The release of the documents is bittersweet, however, because, failing a confession, no-one will ever face prosecution over Mr Peach's death.
The report, complied by Commander John Cass, says that his investigation was thwarted by the six officers in the van which pulled into Beechcroft Avenue on that night.
Chief among the culprits was Officer E – the man identified as being most likely to have struck the fatal blow.
Although the report says he was "well thought of with potential for high rank", it adds he was a young officer with "a forceful personality". It was elements of the latter trait which manifested themselves on 23 April 1979. The report paints a picture of an arrogant officer who revelled in the confrontational atmosphere of that night.
One witness said that Officer E got out of the van, waving his truncheon and shouting: "Come on you bastards". It was at this point that 14 witnesses saw an SPG officer hit Mr Peach.
But Commander Cass uses his report to outline the collective amnesia suffered by Officer E and his five colleagues, officers F, G,H,I and J, who found themselves unable to recall any incident that day involving an altercation with Mr Peach – who would have been memorable as one of the only white protesters at the scene. The report describes how, amid the confusion and chaos of a barely-controlled riot, three of the six officers produced suspiciously identical accounts of the day's events, each of them failing to make any mention of the assault on Mr Peach.
Commander Cass wrote: "No officer has admitted striking Clement Blair Peach either deliberately, accidentally, or given an account which would indicate that he may have done so without realising it."

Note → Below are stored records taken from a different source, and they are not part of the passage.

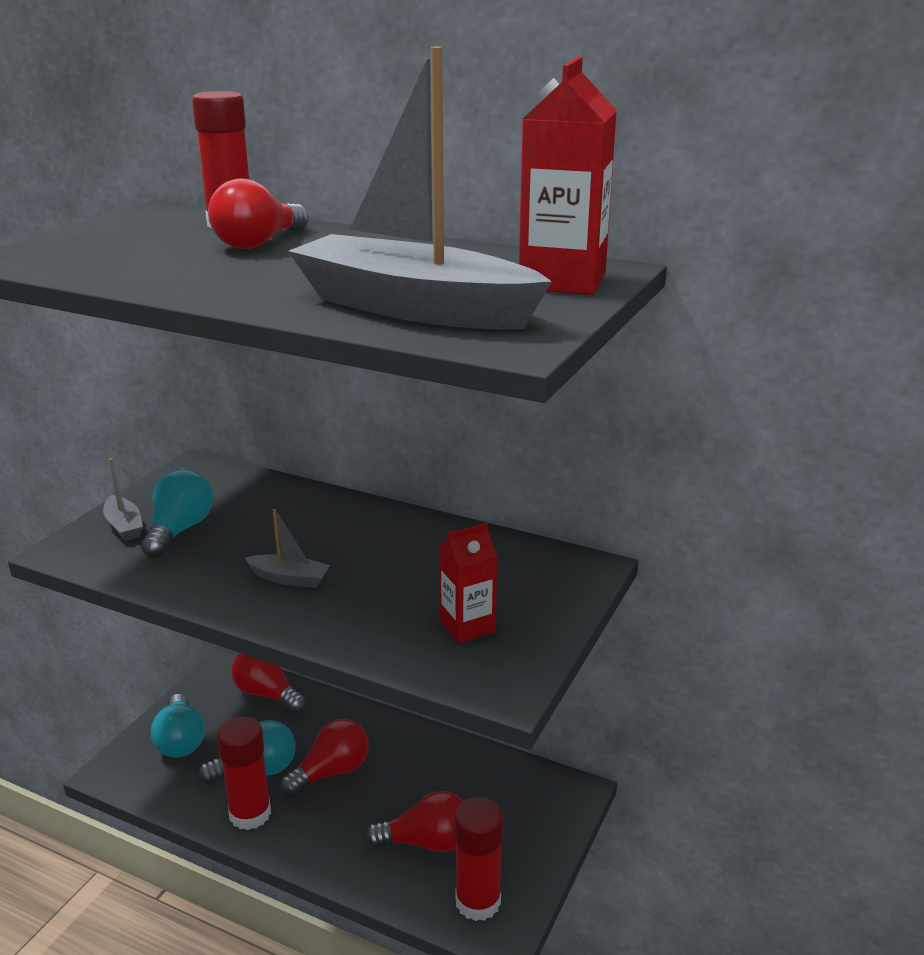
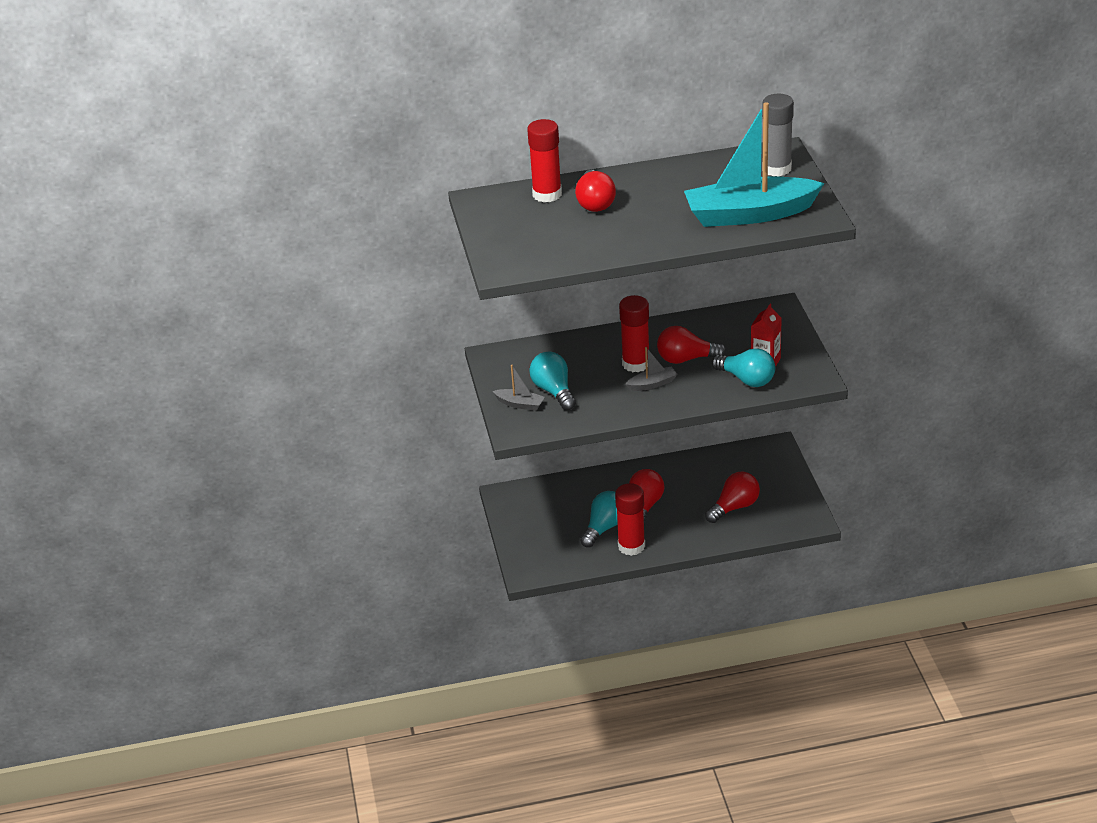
camera: 35 degrees left, 10 degrees up
(180, 740) = (540, 539): turquoise light bulb -> turquoise light bulb (746, 379)
(267, 694) = (551, 491): red light bulb -> red light bulb (686, 359)
(413, 308) = (749, 214): grey boat -> turquoise boat
(478, 901) = (788, 515): red glue stick -> red glue stick (636, 364)
(562, 281) = (776, 169): red carton -> grey glue stick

In further interview, Officer E was no more helpful. When it was suggested he must have seen Mr Peach being hit, he replied: "Well I didn't. How much longer have I got to stay?"

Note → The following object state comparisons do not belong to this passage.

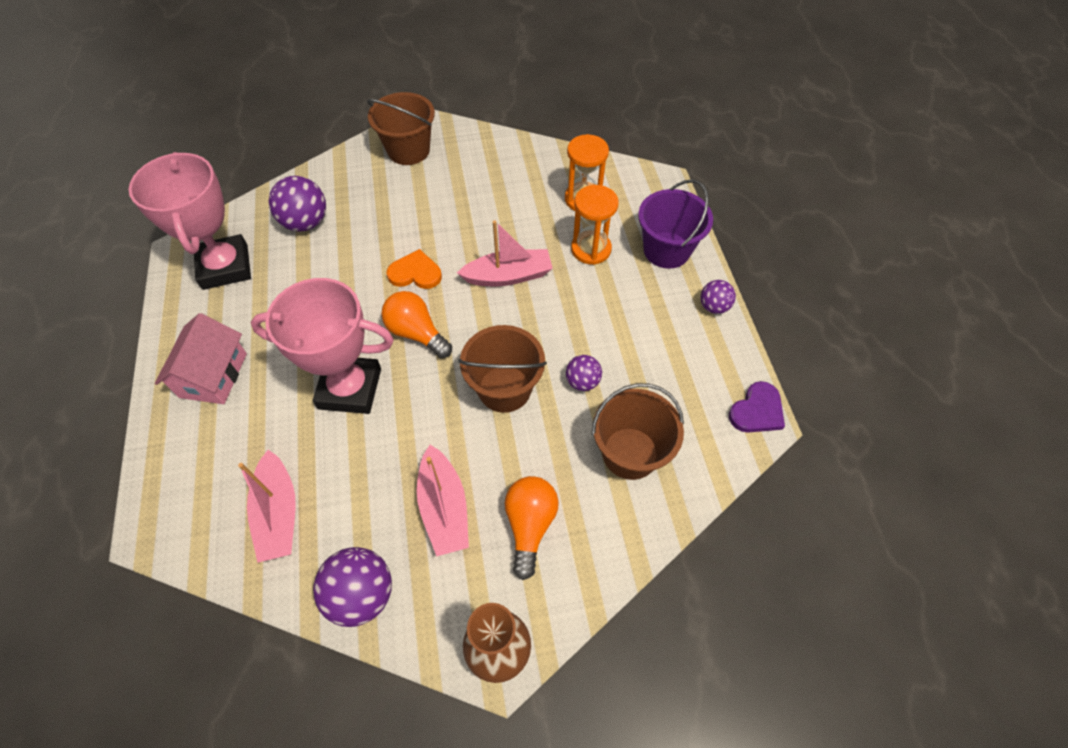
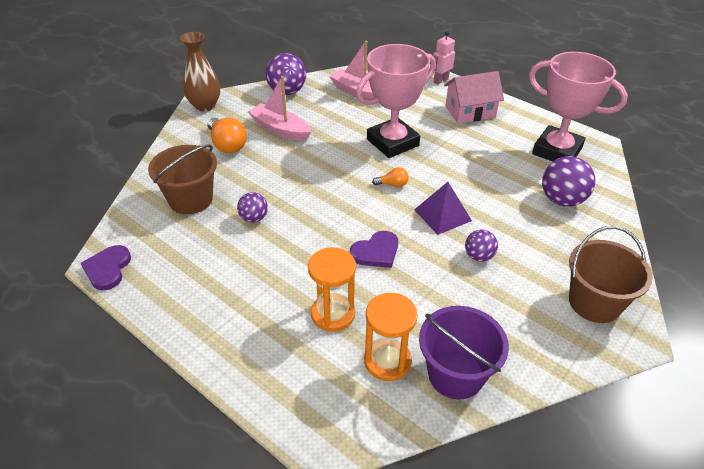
camera: 140 degrees right, 15 degrees down
(159, 457) = (440, 80): none -> pink robot
(213, 375) = (470, 112): pink house -> pink house turned 75 degrees counterclockwise
(415, 273) = (442, 215): orange heart -> purple pyramid
(417, 333) = (392, 184): orange light bulb -> orange light bulb, size x0.53
(504, 389) = (302, 188): brown bucket -> none
(508, 276) = (376, 252): pink boat -> purple heart
(666, 250) = (262, 358): purple bucket -> purple bucket (455, 374)
(713, 306) = (183, 329): purple ball -> purple ball (479, 256)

Cass also suggested that officers had altered their appearances, growing beards and shaving moustaches, to hamper the investigation by making identity parades more difficult.
Speaking about the actions of the officers with respect to the similar statements and refusal to co-operate, Commander Cass added: "A strong inference that can be drawn from this is that they have conspired together to obstruct police."
The investigation, which was kept from public view for 31 years in the vain hope that a prosecution would materialise, also revealed a worrying culture within the SPG.
An Officer F was suspended after the investigation team found a lead cosh and a whip in his locker. He was also in possession of a stolen driving licence. In an interview he justified possession of the cosh by saying he was a collector of weapons including "Nazi memorabilia" such as bayonets and swords.
Five other officers were found to be in possession of a variety of potential weapons, including a sledge hammer, three knives, wooden staves, a crowbar and three unauthorised truncheons.
Nonetheless, while Commander Cass is critical of the officers who refused to help his investigation, he reveals views which would raise eyebrows if uttered at Scotland Yard today. He suggests that, not withstanding the death of Mr Peach, police can be legally justified in using the most extreme measures in dealing with a riot. Quoting from a legal text, he said: "In case of riot or rebellious assembly the officers endeavouring to disperse the riot are justified in killing them at common law if the riot cannot otherwise be suppressed."